### Task to carry out
Output range, inclusive: from the line containing "Magnifyတစ်ခု ပြုလုပ်ခြင်း" to the line containing "משקאות וספריי". Restate those lines from the data below word for word and only those.

### Data extract
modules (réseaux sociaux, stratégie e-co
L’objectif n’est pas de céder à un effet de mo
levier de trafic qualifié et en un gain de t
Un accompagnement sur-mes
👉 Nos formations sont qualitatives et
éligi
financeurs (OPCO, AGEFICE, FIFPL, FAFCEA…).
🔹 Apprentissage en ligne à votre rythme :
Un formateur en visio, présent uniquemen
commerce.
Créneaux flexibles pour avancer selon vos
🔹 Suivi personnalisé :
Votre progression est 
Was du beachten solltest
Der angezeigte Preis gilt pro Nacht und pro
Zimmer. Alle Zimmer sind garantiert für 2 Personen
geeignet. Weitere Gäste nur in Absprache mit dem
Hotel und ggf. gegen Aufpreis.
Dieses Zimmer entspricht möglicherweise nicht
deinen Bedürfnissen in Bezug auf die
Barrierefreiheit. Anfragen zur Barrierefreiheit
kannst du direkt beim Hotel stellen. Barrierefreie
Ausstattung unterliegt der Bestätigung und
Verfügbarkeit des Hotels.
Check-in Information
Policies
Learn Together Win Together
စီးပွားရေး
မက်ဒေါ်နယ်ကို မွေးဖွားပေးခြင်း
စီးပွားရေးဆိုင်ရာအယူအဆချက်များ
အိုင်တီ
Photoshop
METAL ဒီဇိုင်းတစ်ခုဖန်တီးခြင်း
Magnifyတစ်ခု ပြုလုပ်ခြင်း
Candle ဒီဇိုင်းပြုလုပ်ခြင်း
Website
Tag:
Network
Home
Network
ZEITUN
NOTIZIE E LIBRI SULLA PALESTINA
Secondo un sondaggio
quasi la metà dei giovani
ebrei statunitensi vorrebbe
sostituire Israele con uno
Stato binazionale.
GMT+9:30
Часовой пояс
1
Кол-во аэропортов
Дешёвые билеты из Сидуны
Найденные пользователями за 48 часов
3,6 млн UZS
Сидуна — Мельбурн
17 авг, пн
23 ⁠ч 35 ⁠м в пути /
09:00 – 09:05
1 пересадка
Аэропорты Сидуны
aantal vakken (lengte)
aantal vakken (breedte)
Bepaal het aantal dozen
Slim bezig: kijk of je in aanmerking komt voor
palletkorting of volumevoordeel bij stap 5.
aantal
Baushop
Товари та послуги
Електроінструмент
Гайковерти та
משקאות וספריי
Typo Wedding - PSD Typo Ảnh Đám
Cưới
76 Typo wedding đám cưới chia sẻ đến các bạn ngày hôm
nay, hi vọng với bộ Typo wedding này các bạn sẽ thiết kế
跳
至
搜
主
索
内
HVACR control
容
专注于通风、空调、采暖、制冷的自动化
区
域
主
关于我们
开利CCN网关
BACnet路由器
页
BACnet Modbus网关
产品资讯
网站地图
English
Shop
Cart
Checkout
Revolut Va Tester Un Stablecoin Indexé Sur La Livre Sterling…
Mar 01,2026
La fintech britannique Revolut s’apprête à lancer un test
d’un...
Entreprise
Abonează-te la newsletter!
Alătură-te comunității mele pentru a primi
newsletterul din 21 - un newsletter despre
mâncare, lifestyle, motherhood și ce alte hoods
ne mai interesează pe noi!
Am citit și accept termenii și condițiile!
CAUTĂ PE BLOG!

### Response to the task
Magnifyတစ်ခု ပြုလုပ်ခြင်း
Candle ဒီဇိုင်းပြုလုပ်ခြင်း
Website
Tag:
Network
Home
Network
ZEITUN
NOTIZIE E LIBRI SULLA PALESTINA
Secondo un sondaggio
quasi la metà dei giovani
ebrei statunitensi vorrebbe
sostituire Israele con uno
Stato binazionale.
GMT+9:30
Часовой пояс
1
Кол-во аэропортов
Дешёвые билеты из Сидуны
Найденные пользователями за 48 часов
3,6 млн UZS
Сидуна — Мельбурн
17 авг, пн
23 ⁠ч 35 ⁠м в пути /
09:00 – 09:05
1 пересадка
Аэропорты Сидуны
aantal vakken (lengte)
aantal vakken (breedte)
Bepaal het aantal dozen
Slim bezig: kijk of je in aanmerking komt voor
palletkorting of volumevoordeel bij stap 5.
aantal
Baushop
Товари та послуги
Електроінструмент
Гайковерти та
משקאות וספריי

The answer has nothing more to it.